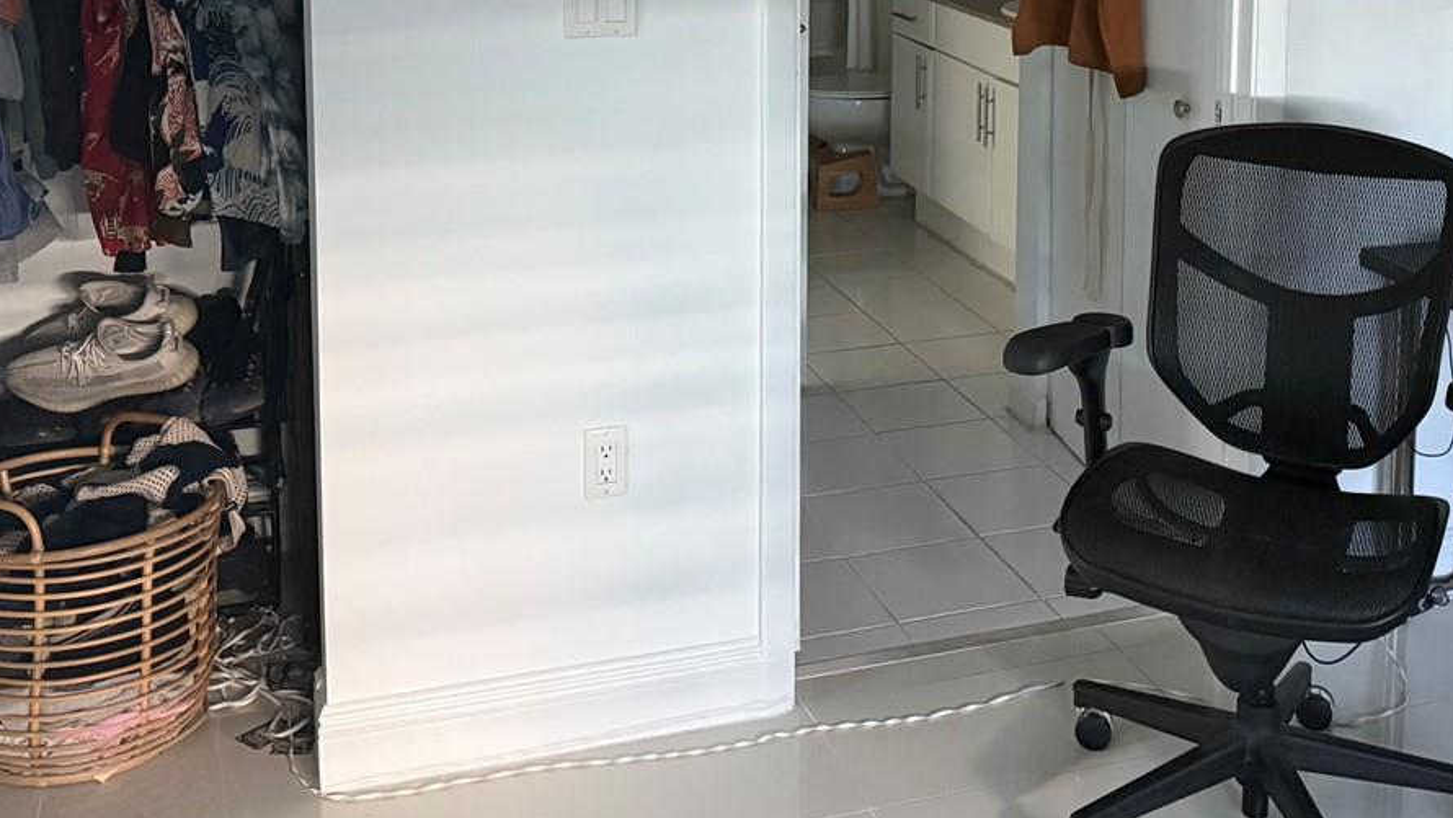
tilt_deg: -7.0
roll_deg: -0.4
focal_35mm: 47
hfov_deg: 43.6
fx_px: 1811
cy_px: -26
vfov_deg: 24.2
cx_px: 836
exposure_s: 1/50
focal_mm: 6.76
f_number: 1.78
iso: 800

========================================================================

#### [Assigned task]
The entries must be written out again unchanged. Images are to be left out.

#### [Task response]
tilt_deg: -7.0
roll_deg: -0.4
focal_35mm: 47
hfov_deg: 43.6
fx_px: 1811
cy_px: -26
vfov_deg: 24.2
cx_px: 836
exposure_s: 1/50
focal_mm: 6.76
f_number: 1.78
iso: 800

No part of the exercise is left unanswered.